Give back every record below word for word, leaving out the pictures.

(Plotted data images)
--- START ---
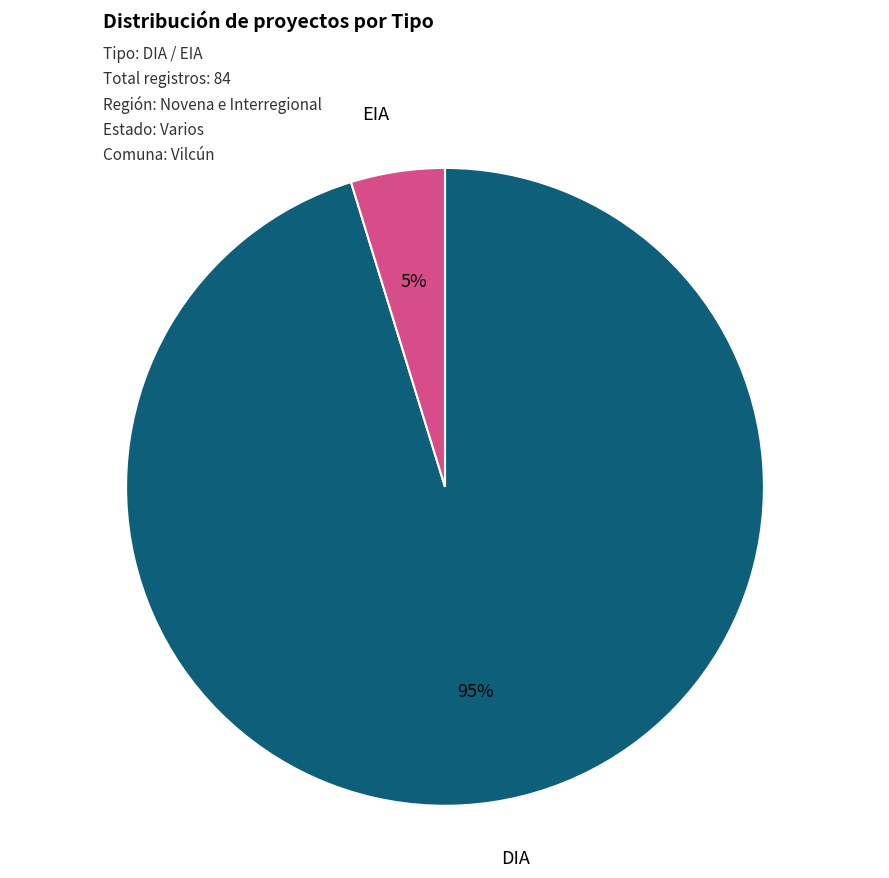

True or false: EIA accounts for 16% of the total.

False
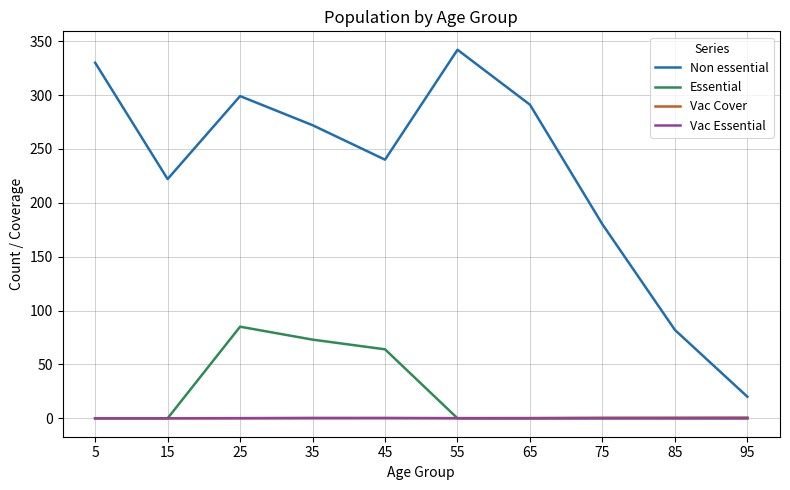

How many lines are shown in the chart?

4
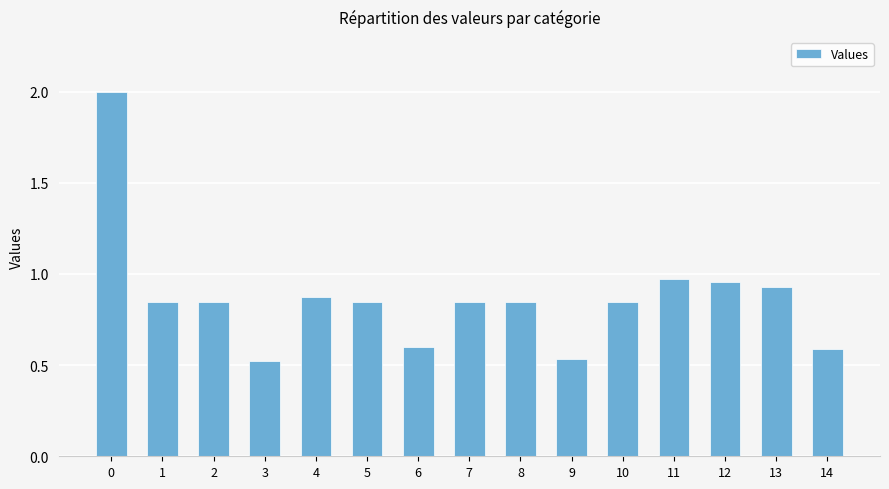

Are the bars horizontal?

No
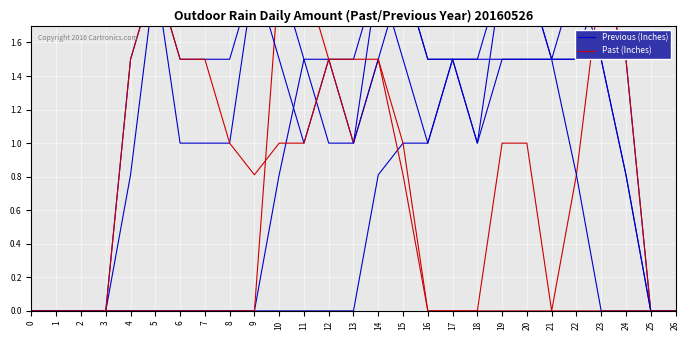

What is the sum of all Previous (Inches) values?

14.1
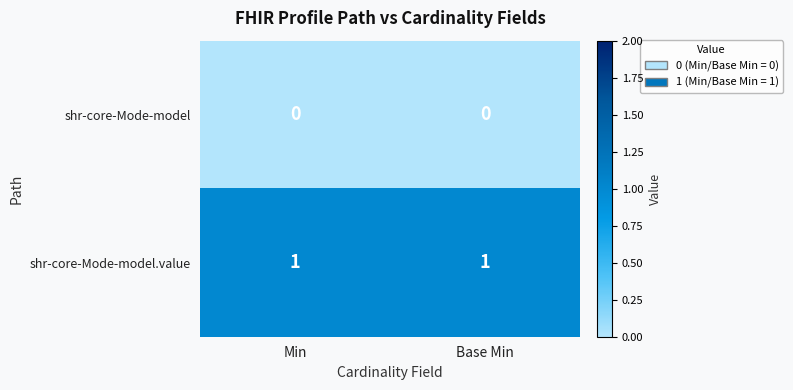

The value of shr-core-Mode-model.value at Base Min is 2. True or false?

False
--- END ---
▶ OUTPUT FOR THIS TASK:
True or false: EIA accounts for 16% of the total.

False

How many lines are shown in the chart?

4

Are the bars horizontal?

No

What is the sum of all Previous (Inches) values?

14.1

The value of shr-core-Mode-model.value at Base Min is 2. True or false?

False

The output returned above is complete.